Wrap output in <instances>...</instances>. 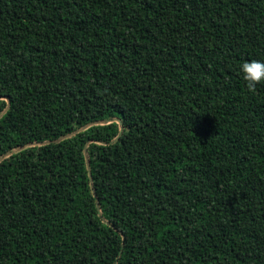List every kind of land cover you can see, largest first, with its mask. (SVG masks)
I'll list each match as a JSON object with an SVG mask.
<instances>
[{"label": "trees", "instance_id": "obj_1", "mask_svg": "<svg viewBox=\"0 0 264 264\" xmlns=\"http://www.w3.org/2000/svg\"><path fill=\"white\" fill-rule=\"evenodd\" d=\"M252 59L264 0H0V264H264Z\"/></svg>", "mask_w": 264, "mask_h": 264}, {"label": "clouds", "instance_id": "obj_2", "mask_svg": "<svg viewBox=\"0 0 264 264\" xmlns=\"http://www.w3.org/2000/svg\"><path fill=\"white\" fill-rule=\"evenodd\" d=\"M239 72L248 89L254 91L258 84L264 83V60L243 61L239 65Z\"/></svg>", "mask_w": 264, "mask_h": 264}, {"label": "water", "instance_id": "obj_3", "mask_svg": "<svg viewBox=\"0 0 264 264\" xmlns=\"http://www.w3.org/2000/svg\"><path fill=\"white\" fill-rule=\"evenodd\" d=\"M8 100V99H7ZM8 106V105H7ZM7 109V107L2 111V113L3 112H5V110ZM1 113V114H2ZM1 114H0V116H1ZM107 122H109V120H104V121H97V122H94V123H107ZM117 122L119 123V125L121 124L120 123V120H118L117 119ZM90 124H92V123H90ZM90 124H87V125H85L84 127H82V128H80V129H77V130H75V131H73V132H71V133H69V134H66V135H64V136H62V137H60V138H58V139H56L55 141H60L61 139H63V138H66V137H68V136H71L72 134H74V133H76V132H78V131H80V130H82V129H84V128H86L88 125H90ZM120 131H121V126H120ZM119 136V135H118ZM47 144V143H50V141H45V142H42V144ZM19 149H21V148H19ZM11 152H9L8 154H10ZM8 154H6V155H8ZM84 156H85V161H86V166H87V169H88V172H89V160H88V155H87V152L84 150ZM89 177H90V180H91V176H90V173H89ZM92 185V184H91Z\"/></svg>", "mask_w": 264, "mask_h": 264}]
</instances>
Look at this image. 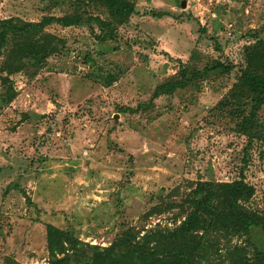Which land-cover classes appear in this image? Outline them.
Returning a JSON list of instances; mask_svg holds the SVG:
<instances>
[{
    "label": "rangeland",
    "instance_id": "1",
    "mask_svg": "<svg viewBox=\"0 0 264 264\" xmlns=\"http://www.w3.org/2000/svg\"><path fill=\"white\" fill-rule=\"evenodd\" d=\"M132 1L134 14L109 35L86 19L108 18L99 0H0L1 19L83 18L45 27L36 70L8 73L0 57V264H48L49 224L97 246L125 230L136 241L167 234L198 181L216 185L218 201L242 180L251 194L239 203L264 217V104L254 137L238 128L247 99L219 103L236 69L153 96L183 63L244 67V48L264 39V0ZM204 237L198 264H229L236 248L256 256L254 236L227 228Z\"/></svg>",
    "mask_w": 264,
    "mask_h": 264
},
{
    "label": "trees",
    "instance_id": "2",
    "mask_svg": "<svg viewBox=\"0 0 264 264\" xmlns=\"http://www.w3.org/2000/svg\"><path fill=\"white\" fill-rule=\"evenodd\" d=\"M99 1L105 7L108 18L89 15L86 19L95 21L99 29L108 31L109 35L135 12V2L132 0ZM164 14L166 12L153 13L158 17ZM82 19L77 13L43 16L38 21L0 18L2 69L8 73L23 68L38 69L40 60L48 54L40 42L45 27L52 22L62 27L77 26L83 23ZM244 59V67H237L227 59L215 61L201 69L180 64L172 78L155 86L153 96L194 86L200 77L213 71L230 72L235 68L238 74L236 82L219 103L225 105L229 100L236 103L240 96L247 99L249 107L242 115L238 128L245 133L254 131V137L259 136L256 114L264 104V39L256 38L253 44L246 46ZM10 93L8 99L15 96L12 87ZM136 110L129 107L118 109L120 112ZM219 190L211 182L198 181L187 198L190 211L179 226L167 234L161 231L143 234L137 241L125 230L107 246L91 245L80 241L71 229L63 230L49 224L46 226L48 264H198L196 256L208 253L207 245L202 244L205 234L219 229L225 233L227 228L256 239V256L252 260L246 257L244 251L243 256L240 255L241 249L236 248L227 257L229 264H264V217L239 203L250 196L251 187L242 180L226 184L224 198L217 201ZM198 231L203 232L198 234Z\"/></svg>",
    "mask_w": 264,
    "mask_h": 264
},
{
    "label": "water",
    "instance_id": "3",
    "mask_svg": "<svg viewBox=\"0 0 264 264\" xmlns=\"http://www.w3.org/2000/svg\"><path fill=\"white\" fill-rule=\"evenodd\" d=\"M185 5V3L184 2H182V6H184Z\"/></svg>",
    "mask_w": 264,
    "mask_h": 264
}]
</instances>
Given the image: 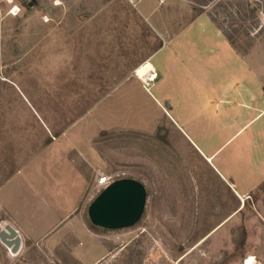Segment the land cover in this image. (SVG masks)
<instances>
[{
	"label": "rangeland",
	"instance_id": "1",
	"mask_svg": "<svg viewBox=\"0 0 264 264\" xmlns=\"http://www.w3.org/2000/svg\"><path fill=\"white\" fill-rule=\"evenodd\" d=\"M199 1L0 0V182L72 126L62 144L72 139L73 145L81 130L96 134L97 164L79 162L90 184L83 204L88 222L101 176L135 180L147 190L141 221L109 235V254L99 264H246L252 258L264 264V186L241 200L209 166L212 160L204 161L177 133L167 113L153 124L159 109L149 94L166 111V101L184 109L191 100L201 108L212 94L215 101L225 93L232 98L231 87L246 74L225 40L211 31L204 36L208 42L197 39L205 31L192 25L199 18L232 35L236 54L264 70V0H215L202 15ZM17 6L21 11L13 15ZM165 44L153 63L161 74L169 68L171 76L147 92L133 74ZM247 85L257 80L248 78ZM196 121L187 131L200 146L205 140L216 150L232 137L219 127L206 134L204 118ZM239 145L224 149L214 166L241 192L254 175L238 162ZM5 221L0 213V234L9 226ZM7 250L0 240V264H76L66 245Z\"/></svg>",
	"mask_w": 264,
	"mask_h": 264
},
{
	"label": "crops",
	"instance_id": "2",
	"mask_svg": "<svg viewBox=\"0 0 264 264\" xmlns=\"http://www.w3.org/2000/svg\"><path fill=\"white\" fill-rule=\"evenodd\" d=\"M192 25H199L205 29L197 35V39L202 43L208 42V36L206 38L204 36L210 34V31L215 39L225 40L242 63L246 74L241 82L238 81L236 87H231L232 98L225 93L223 98L215 101L212 94L202 101L201 108L191 100L186 101L184 109L180 107L181 102L172 104L166 101L168 107V109L165 107L166 111L163 103L149 94L152 105L159 109L157 117L153 120L154 128L164 120V114L167 113L177 133L184 137L204 161L212 160L210 164L207 163L220 181L231 187L235 195L243 200L250 194L259 192L264 186V70L239 57L228 40L208 19L199 18ZM168 47L167 44L160 47L152 56V62H149L152 64L154 56ZM152 66L158 73L155 85L168 83L171 76L169 68L165 74H161L154 63ZM248 78H255L257 85H247ZM126 81L131 80L126 79ZM224 88L225 92H228L229 87ZM183 110L188 114L183 115L181 113ZM183 116H186L183 119L184 127L180 123V117ZM84 118L85 115L78 123ZM197 118H204L206 134L219 127L222 132H231L232 137L216 150L205 140L200 146L189 135ZM70 129L72 126L60 131L53 138L54 142L48 141L34 149L29 160L19 165L0 182V213L4 215L5 222L21 235V252L28 246L40 244L48 250L66 245L72 262L99 264L109 254V241L112 239L109 235L112 232L94 227L85 217L83 204L90 184L86 178L83 162L79 164L80 159L92 168L97 164L94 160L98 156L92 147L96 134L86 130L85 135V130H81L77 140L81 139L84 145L77 148V140L73 145L70 141L72 139L68 140L69 144L61 143L68 138ZM47 131L51 133L48 128ZM161 134L165 135V132L162 130ZM235 141L240 142L237 150L238 162L246 166L245 170L250 178L254 175L252 180L248 181L247 189L241 192H238L235 181L232 180L230 183L227 175L214 166L222 151L228 149ZM48 151H52L50 158L38 161L40 154ZM7 251L9 253V250Z\"/></svg>",
	"mask_w": 264,
	"mask_h": 264
},
{
	"label": "water",
	"instance_id": "3",
	"mask_svg": "<svg viewBox=\"0 0 264 264\" xmlns=\"http://www.w3.org/2000/svg\"><path fill=\"white\" fill-rule=\"evenodd\" d=\"M148 193L143 184L131 179L113 182L88 209L89 222L96 228L116 232L135 227L144 216ZM2 244L18 254L22 241L17 230L7 226L0 234Z\"/></svg>",
	"mask_w": 264,
	"mask_h": 264
},
{
	"label": "built area",
	"instance_id": "4",
	"mask_svg": "<svg viewBox=\"0 0 264 264\" xmlns=\"http://www.w3.org/2000/svg\"><path fill=\"white\" fill-rule=\"evenodd\" d=\"M154 75L155 76L150 77L149 81H146L145 83L141 82L143 84V87L145 88V90L147 92H150V87L153 86V84L156 82V80L158 78L157 72H155ZM113 182H114V180H112L110 177H108L106 175L101 176L96 182V186L98 188V191L101 193L103 190H105L107 187H109ZM5 230H6V228H5ZM18 234H19V232H18ZM19 236L21 237L20 234H19Z\"/></svg>",
	"mask_w": 264,
	"mask_h": 264
},
{
	"label": "bare ground",
	"instance_id": "5",
	"mask_svg": "<svg viewBox=\"0 0 264 264\" xmlns=\"http://www.w3.org/2000/svg\"><path fill=\"white\" fill-rule=\"evenodd\" d=\"M155 69L150 62H146L143 66L135 71L133 76L139 81L145 83L149 81L150 77L155 76ZM246 264H254L253 258L248 260Z\"/></svg>",
	"mask_w": 264,
	"mask_h": 264
},
{
	"label": "trees",
	"instance_id": "6",
	"mask_svg": "<svg viewBox=\"0 0 264 264\" xmlns=\"http://www.w3.org/2000/svg\"><path fill=\"white\" fill-rule=\"evenodd\" d=\"M213 1L215 0H200L198 2V5L201 7V9H198L197 11L199 12L200 15H202L204 13V8L208 7L210 5V3H212ZM249 14H250V17L255 19L256 18V11L254 9H251L249 10ZM224 36L226 37V39L228 40V42L230 43V45L235 49L237 48L235 46V42H234V38L232 35L226 33L224 31Z\"/></svg>",
	"mask_w": 264,
	"mask_h": 264
},
{
	"label": "clouds",
	"instance_id": "7",
	"mask_svg": "<svg viewBox=\"0 0 264 264\" xmlns=\"http://www.w3.org/2000/svg\"><path fill=\"white\" fill-rule=\"evenodd\" d=\"M9 2H11V0H9ZM57 3H59V0H56ZM21 8L19 6H17L16 8L13 9L12 14L15 15L16 13L20 12Z\"/></svg>",
	"mask_w": 264,
	"mask_h": 264
}]
</instances>
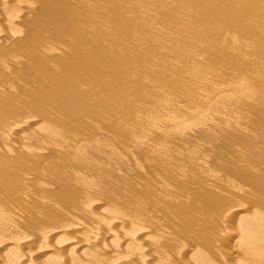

========

§ Your goal: Pull out every line of the items above that contains the string "JSON", treating uppercase and lowercase as different.

§ Written solution:
I'll list each match as a JSON object with an SVG mask.
Returning a JSON list of instances; mask_svg holds the SVG:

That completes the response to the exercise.